Two proven roles of pulcherrimin
To complete his quest, Vincent Charron-Lamoureux chose his tools: Bacillus subtilisas a model bacterium that produces pulkeriminic acid, and bacteria Pseudomonas protects, as a competitive model.
We observed that the iron content of the Bacillus subtilis biofilm increased when it produced pulcherriminic acid, which was the first evidence that bacteria can take up iron from pulcherrimin.
Vincent Charron-Lamoureux, PhD student in biology
Thanks to his experiments, Vincent demonstrated the first role: in the presence of a competitor, the production of pulcherriminic acid creates a local extracellular reserve of iron, which can then be recovered by the siderophore bacillibactin B. subtilis.

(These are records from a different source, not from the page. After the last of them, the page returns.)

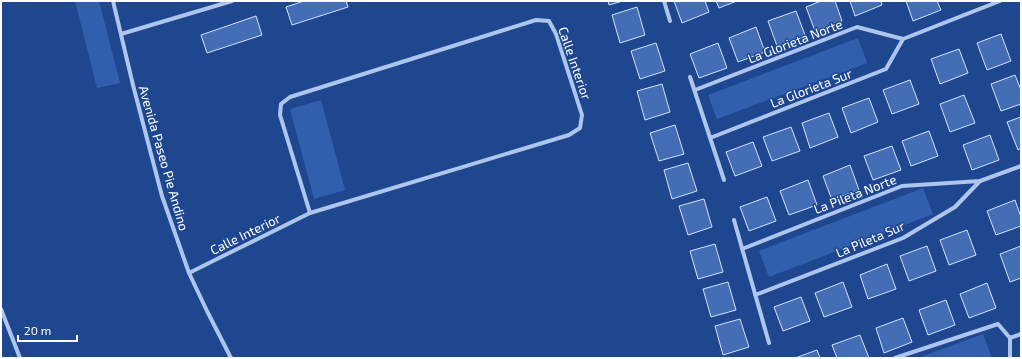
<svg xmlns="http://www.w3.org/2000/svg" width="1022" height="359" font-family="'Exo 2',sans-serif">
	<rect width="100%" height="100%" fill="#1e4790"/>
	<!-- green -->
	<path fill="#325fad" d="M75,1H99L120,83L97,88Z
		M858,38L867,63L717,119L708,95Z
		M321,100L345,190L314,199L290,109Z
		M923,188L933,214L769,277L759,251Z
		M983,334L992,358H918Z"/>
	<!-- building -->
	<path fill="#436db5" stroke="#d3e2f9" d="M304,1H346L348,7L292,25L286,7Z
		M608,1H623L609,5Z
		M674,1H705L709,12L682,23Z
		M716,1H737L719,8Z
		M821,1H835L842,21L815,31L806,7Z
		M850,1H881L882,5L855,16Z
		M906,1H937L941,10L913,21Z
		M637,7L645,35L620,43L612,15Z
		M796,11L805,35L777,46L768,21Z
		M256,16L262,35L207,53L201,35Z
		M756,27L765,52L738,62L729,38Z
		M1001,34L1011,61L987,70L977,43Z
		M656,43L665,71L640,79L631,51Z
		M718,43L727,68L699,78L690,54Z
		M959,49L968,73L940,84L931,59Z
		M1015,75L1021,90V104L1001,111L991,84Z
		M910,80L919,104L892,114L883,90Z
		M662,84L670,112L645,120L637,91Z
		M964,95L975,123L950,132L940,104Z
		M869,98L878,122L851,133L842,108Z
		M829,113L838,137L810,148L802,123Z
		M1021,117V148L1018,150L1007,122Z
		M675,125L684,154L659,161L650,133Z
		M791,127L800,151L772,161L763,137Z
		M929,131L938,156L911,166L902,141Z
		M990,135L999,160L972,170L963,145Z
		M753,142L762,166L735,176L726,152Z
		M892,146L901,170L873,180L864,156Z
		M688,163L697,191L672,199L664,170Z
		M850,165L859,190L832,200L823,176Z
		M808,180L817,205L789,215L780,191Z
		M767,197L776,221L749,231L740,207Z
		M704,199L712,227L688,235L679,206Z
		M1015,200L1021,217V226L996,235L987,211Z
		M967,230L976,255L949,265L940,240Z
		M715,244L723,272L698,279L690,251Z
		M927,246L936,271L909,281L900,256Z
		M1021,246V278L1010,282L1000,254Z
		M887,264L896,289L868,299L860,275Z
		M728,282L736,310L711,317L703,289Z
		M843,282L852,307L824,317L815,293Z
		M987,283L996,308L969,318L960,294Z
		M801,297L810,321L783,331L774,307Z
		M946,300L955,325L928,335L919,310Z
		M903,318L912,342L884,353L876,328Z
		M740,319L749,347L723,355L715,326Z
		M860,335L869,358H837L832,345Z
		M817,350L820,358H795Z"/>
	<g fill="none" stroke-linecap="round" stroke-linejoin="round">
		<!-- minor -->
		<path stroke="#aec5ed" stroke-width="4" d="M113,1L133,85L162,196L189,273L207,311L231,358
			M664,1L670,21
			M121,34L232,1
			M903,39L1000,1
			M690,77L724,180
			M695,90L857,27L903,39
			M710,138L886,69L903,39
			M734,220L769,343
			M742,249L902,186L980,181L1021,166
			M189,273L219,258L310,213L569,135L580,128L582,115L556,34L549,21L536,20L290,97L281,104L280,115L310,213
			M755,295L903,238L955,207L980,181
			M1,309L20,358
			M1010,338V358
			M1010,338L1021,334
			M895,358L998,324L1010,338"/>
	</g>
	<g text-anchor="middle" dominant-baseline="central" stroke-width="3" stroke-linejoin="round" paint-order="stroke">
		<!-- street labels -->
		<g font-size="13" fill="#fff" stroke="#1e4790">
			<text transform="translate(795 41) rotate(-21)">La Glorieta Norte</text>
			<text transform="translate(575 63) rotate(71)">Calle Interior</text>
			<text transform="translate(811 88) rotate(-21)">La Glorieta Sur</text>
			<text transform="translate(164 158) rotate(74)">Avenida Paseo Pie Andino</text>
			<text transform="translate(855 194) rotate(-21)">La Pileta Norte</text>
			<text transform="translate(245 234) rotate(-26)">Calle Interior</text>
			<text transform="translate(870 239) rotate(-23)">La Pileta Sur</text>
		</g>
	</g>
	<!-- border -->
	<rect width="1022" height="359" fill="none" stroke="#ffffff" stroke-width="4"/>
	<!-- scale -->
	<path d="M18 335v6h59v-6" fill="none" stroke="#ffffff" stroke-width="2"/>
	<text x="24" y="335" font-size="12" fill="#ffffff" stroke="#1e4790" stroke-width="3" paint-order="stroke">20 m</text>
</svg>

This strategy is counterintuitive, as it aims to precipitate iron outside the cell, thus making it less available. However, this study shows that this strategy is viable as it is closely related to the common iron acquisition strategy using siderophores. To keep the Iron War analogy, this strategy is similar to destroying a bridge during a conflict to cut off the enemy’s supply lines.
To continue the various phases of their research on pulcherrimin, Vincent Charron-Lamoureux and Pascale B. Beauregard joined forces with three professors from the Department of Chemistry, namely Jean-Philippe Bellenger, an expert in biogeochemistry, Claude Legault, an expert in synthetic chemistry, and Philippe Dauphin -Ducharme, specialist in electrochemistry. This association highlighted the fact that pulcherrimin has another role, crucial for cell survival.
Another role of pulcherrimin that we have confirmed is that it reduces stress caused by reactive oxygen molecules. This oxidative stress, if not resolved, can cause DNA damage and lead to bacterial death. Therefore, the bacterium uses pulcherrimine to counteract the increase in oxidative stress caused by the competitor in its environment.
Taken together, this study reveals that pulkerimic acid is at the center of a complex iron management strategy that promotes controlled extracellular deposition of iron when B. subtilis faces certain competitors. It is changing the understanding of iron management by bacteria not only in soil, but also in their interactions with humans and animals.
This new unsuspected “iron war” strategy was published in a scientific journal Nature Communications.